While silver nanowires have been used in touch screens before, no one has tried to combine them with graphene. What’s exciting about what we’re doing is the way we put the graphene layer down. We float the graphene particles on the surface of water, then pick them up with a rubber stamp, a bit like a potato stamp, and lay it on top of the silver nanowire film in whatever pattern we like.
Professor Alan Dalton, The School of Mathematical and Physical Sciences, The University of Sussex
Professor Dalton then added, “And this breakthrough technique is inherently scalable. It would be relatively simple to combine silver nanowires and graphene in this way on a large scale using spraying machines and patterned rollers. This means that brittle mobile phone screens might soon be a thing of the past.”
“The addition of graphene to the silver nanowire network also increases its ability to conduct electricity by around a factor of ten thousand.

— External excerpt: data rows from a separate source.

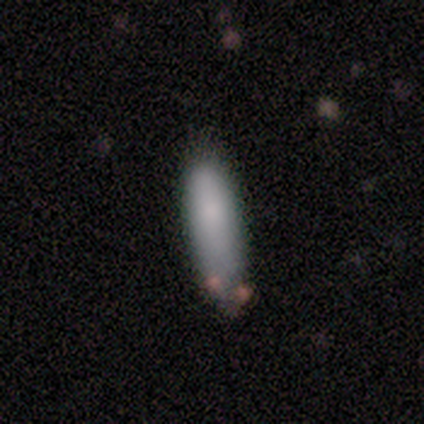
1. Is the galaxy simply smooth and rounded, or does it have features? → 82% smooth, 11% featured or disk, 8% star or artifact.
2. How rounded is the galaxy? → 55% cigar-shaped, 45% in between, 0% round.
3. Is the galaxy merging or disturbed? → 54% none, 34% minor disturbance, 9% merger, 3% major disturbance.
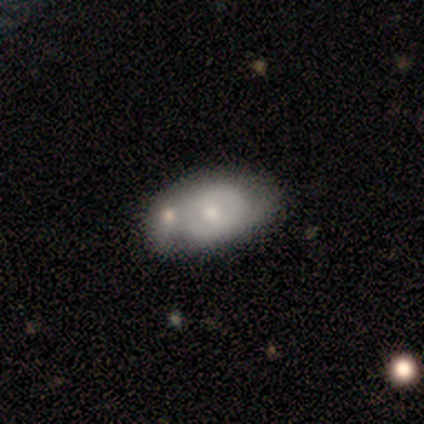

This means we can use a fraction of the amount of silver to get the same, or better, performance. As a result screens will be more responsive and use less power.” Professor Dalton continued.
Although silver is also a rare metal, like indium, the amount we need to coat a given area is very small when combined with graphene. Since graphene is produced from natural graphite – which is relatively abundant - the cost for making a touch sensor drops dramatically.
Dr Matthew Large, Leader of Research on the project, The School of Mathematical and Physical Sciences, The University of Sussex
Dr Large also said, “One of the issues with using silver is that it tarnishes in air. What we’ve found is that the graphene layer prevents this from happening by stopping contaminants in the air from attacking the silver.”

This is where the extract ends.